## Text:
------------------------------------

Is this as silly as I suspect it is, Abby? Or do I need some professional counseling? Please help me decide. -- GETTING NOWHERE IN OXNARD, CALIF.
DEAR GETTING NOWHERE: I'm pleased to help -- and in doing so I can save you $499.67. I don't need a crystal ball to see that unless Phyllis is offering a double-your-money-back guarantee along with her spiritual cleansing, she's trying to take you to the cleaners. You don't need spiritual cleansing or professional counseling. You appear to be completely in touch with reality.
After five years, Johnny should know whether or not he wants to settle down with you. If he refuses to make a commitment, face it -- you and he have very different goals. If it's marriage you want, he may not be your soulmate after all. That's not a black cloud over your head; that's life.
Consider this: Life is a series of new beginnings, and new beginnings are positive. If you lack the faith to believe it, talk to some members of the clergy. Faith is their business.
DEAR ABBY: Each year, I am grateful for the many blessings in my life, especially during the year-end holidays. However, I have one problem that plagues me every Christmas. Two female relatives criticize my food preparation, my decorating choices, my clothing, my appearance, my child-rearing practices and my choice of gifts.
Because tradition dictates that family be included in our Christmas celebrations, I feel I must include them each year. However, I would like to stop them from being critical. They are both from an older generation, and I don't want to appear disrespectful. How can I tell them next year without offending them? -- FRUSTRATED IN SOUTH CAROLINA
DEAR FRUSTRATED: You can't -- because hypercritical people are also usually hypersensitive when criticism is reflected back at them. I offer this bit of advice instead: Just because a jackass brays doesn't mean you have to listen. Tune them out.

------------------------------------

## Extracted information:
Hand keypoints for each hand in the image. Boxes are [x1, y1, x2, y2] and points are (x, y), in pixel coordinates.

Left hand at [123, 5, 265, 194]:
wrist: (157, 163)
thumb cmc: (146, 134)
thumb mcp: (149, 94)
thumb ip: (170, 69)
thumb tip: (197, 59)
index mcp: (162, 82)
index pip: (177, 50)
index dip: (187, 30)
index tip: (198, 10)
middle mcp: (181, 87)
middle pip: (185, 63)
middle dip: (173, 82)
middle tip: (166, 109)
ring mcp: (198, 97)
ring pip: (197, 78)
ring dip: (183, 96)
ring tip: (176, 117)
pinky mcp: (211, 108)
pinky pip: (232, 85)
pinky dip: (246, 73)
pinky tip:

------------------------------------

## Brief:
Condense the paragraph of the advice column above that begins "After five years, Johnny should know" into a shorter version that keeps its main points.

## Task answer:
After five years, Johnny should know whether he wants to settle down with you. If he won't commit, your goals are very different. If you want marriage, he may not be your soulmate. That isn't a black cloud over your head; it's life.